Old man exhausted by world's fanciest game of make-believe.
It gets meilleur, Javert!
I understand Hamlet, because if my uncle murdered my father, I'd probably just make him watch my shitty one-act play about it.
I'm not big on conspiracy theories, but don't you think it's strange that there's been no new Banksy art since Whitney Houston died?
An important thing to remember about The Mary Tyler Moore Show is that Mary's wacky character trait is "wanting a career."
"But the person you marry has to be of the OPPOSITE sex" sounds like a rule from a bad board game.
At age 23, Monica Lewinsky was sexually involved with Bill Clinton. I'm 24 and I haven't even KISSED a sitting US President. :(
If two of your friends like Anne Hathaway, there's a good chance you're Anne Hathaway.
"If she didn't want to be eaten by a wolf, then why did she wear that little red riding hood?" - Geraldo reading to preschoolers
Where do I donate to win a chance to see "Magic Mike" with Mitt Romney?
Are you sure Hitler's the worst person ever? Because my friend Becky said she's "officially the worst" after eating three cupcakes.
Where do straight people keep all their trophies for "knowing someone was gay all along"?

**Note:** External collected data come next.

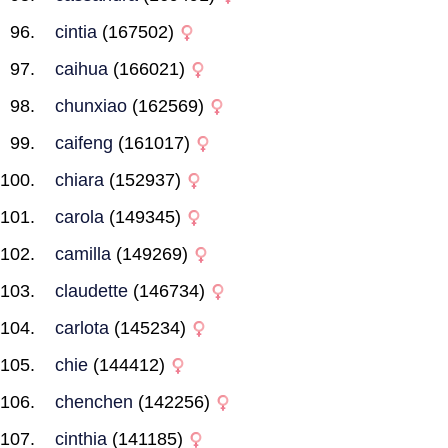
cintia
(167502)
caihua
(166021)
chunxiao
(162569)
caifeng
(161017)
chiara
(152937)
carola
(149345)
camilla
(149269)
claudette
(146734)
carlota
(145234)
chie
(144412)
chenchen
(142256)
cinthia
(141185)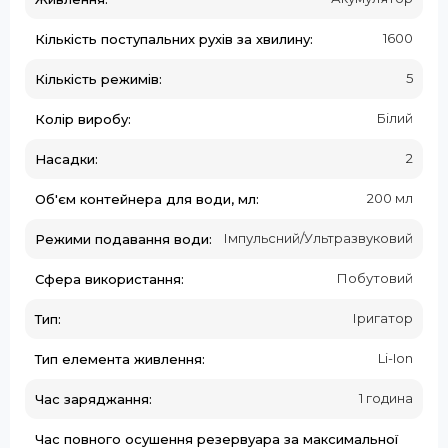
1600
Кількість поступальних рухів за хвилину:
5
Кількість режимів:
Білий
Колір виробу:
2
Насадки:
200 мл
Об'єм контейнера для води, мл:
Імпульсний/Ультразвуковий
Режими подавання води:
Побутовий
Сфера використання:
Іригатор
Тип:
Li-Ion
Тип елемента живлення:
1 година
Час заряджання:
Час повного осушення резервуара за максимальної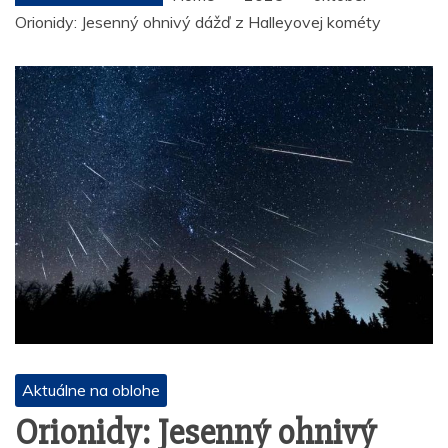
Orionidy: Jesenný ohnivý dážď z Halleyovej kométy
Aktuálne na oblohe
Orionidy: Jesenný ohnivý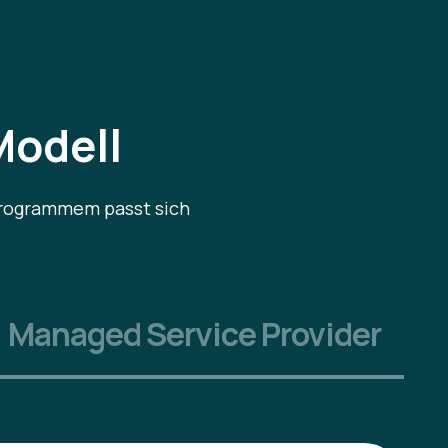
Modell
rprogrammem passt sich
Managed Service Provider
."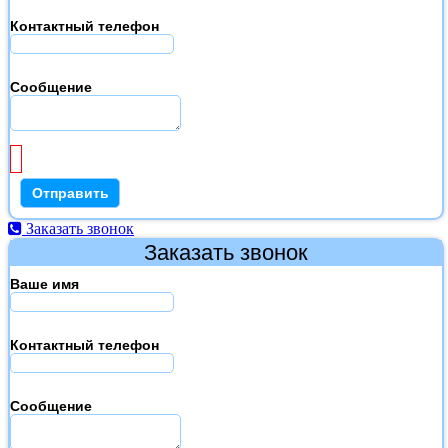
Контактный телефон
Сообщение
Заказать звонок
Заказать звонок
Ваше имя
Контактный телефон
Сообщение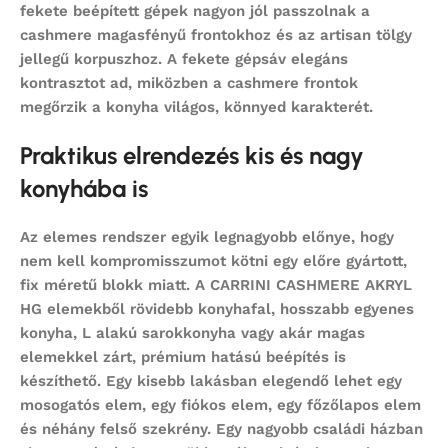
fekete beépített gépek nagyon jól passzolnak a
cashmere magasfényű frontokhoz és az artisan tölgy
jellegű korpuszhoz. A fekete gépsáv elegáns
kontrasztot ad, miközben a cashmere frontok
megőrzik a konyha világos, könnyed karakterét.
Praktikus elrendezés kis és nagy
konyhába is
Az elemes rendszer egyik legnagyobb előnye, hogy
nem kell kompromisszumot kötni egy előre gyártott,
fix méretű blokk miatt. A CARRINI CASHMERE AKRYL
HG elemekből rövidebb konyhafal, hosszabb egyenes
konyha, L alakú sarokkonyha vagy akár magas
elemekkel zárt, prémium hatású beépítés is
készíthető. Egy kisebb lakásban elegendő lehet egy
mosogatós elem, egy fiókos elem, egy főzőlapos elem
és néhány felső szekrény. Egy nagyobb családi házban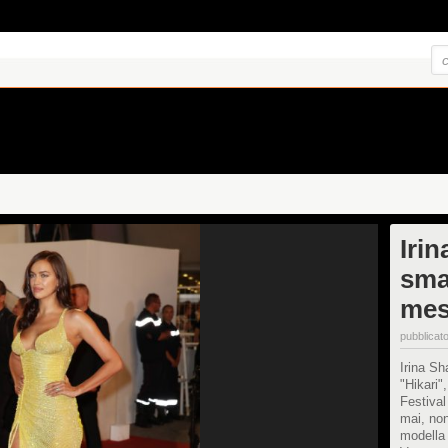
Iri
sma
mes
pubblicato
Irina Sh
"Hikari",
Festival
mai, non
modella 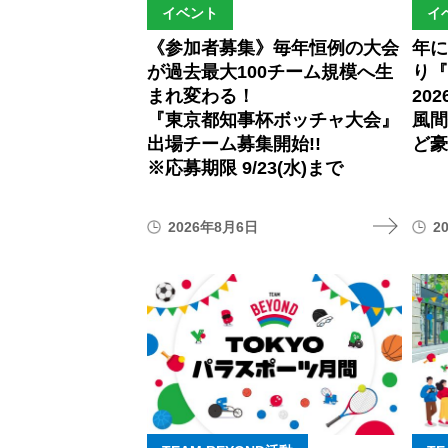
イベント
イ
《参加者募集》毎年恒例の大会
年
が過去最大100チーム規模へ生
り『
まれ変わる！
20
『東京都知事杯ボッチャ大会』
風
出場チーム募集開始!!
ど豪
※応募期限 9/23(水)まで
2026年8月6日
2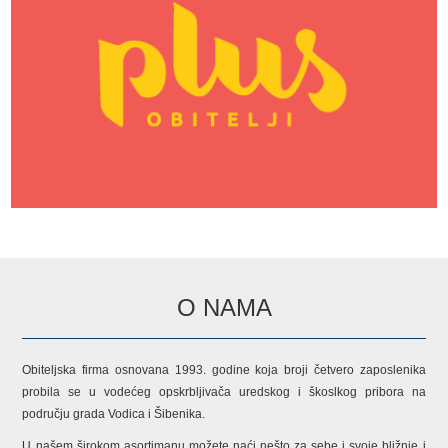
O NAMA
Obiteljska firma osnovana 1993. godine koja broji četvero zaposlenika
probila se u vodećeg opskrbljivača uredskog i škoslkog pribora na
području grada Vodica i Šibenika.
U našem širokom asortimanu možete naći nešto za sebe i svoje bližnje i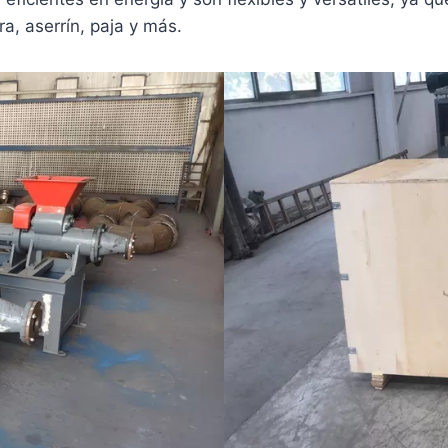
a, aserrín, paja y más.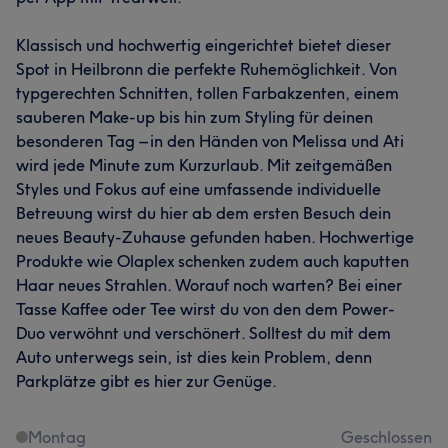
Klassisch und hochwertig eingerichtet bietet dieser
Spot in Heilbronn die perfekte Ruhemöglichkeit. Von
typgerechten Schnitten, tollen Farbakzenten, einem
sauberen Make-up bis hin zum Styling für deinen
besonderen Tag – in den Händen von Melissa und Ati
wird jede Minute zum Kurzurlaub. Mit zeitgemäßen
Styles und Fokus auf eine umfassende individuelle
Betreuung wirst du hier ab dem ersten Besuch dein
neues Beauty-Zuhause gefunden haben. Hochwertige
Produkte wie Olaplex schenken zudem auch kaputten
Haar neues Strahlen. Worauf noch warten? Bei einer
Tasse Kaffee oder Tee wirst du von den dem Power-
Duo verwöhnt und verschönert. Solltest du mit dem
Auto unterwegs sein, ist dies kein Problem, denn
Parkplätze gibt es hier zur Genüge.
Montag
Geschlossen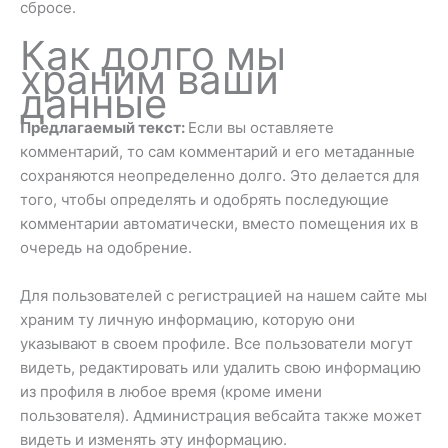
сбросе.
Как долго мы
храним ваши
данные
Предлагаемый текст:
Если вы оставляете
комментарий, то сам комментарий и его метаданные
сохраняются неопределенно долго. Это делается для
того, чтобы определять и одобрять последующие
комментарии автоматически, вместо помещения их в
очередь на одобрение.
Для пользователей с регистрацией на нашем сайте мы
храним ту личную информацию, которую они
указывают в своем профиле. Все пользователи могут
видеть, редактировать или удалить свою информацию
из профиля в любое время (кроме имени
пользователя). Администрация вебсайта также может
видеть и изменять эту информацию.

Backs to a cliff, Waldo and Carmen Sandiego lock eyes. "At the Beginning" plays. "I know a place they'll never find us, Carm." They jump.
The most implausible thing about Spongebob Squarepants is that he's a homeowner with a minimum wage job.
Joe Biden unzips his face and he's Tom Hanks. Paul Ryan unzips and he's Meg Ryan. "I hoped it would be you," she says, tears in her eyes.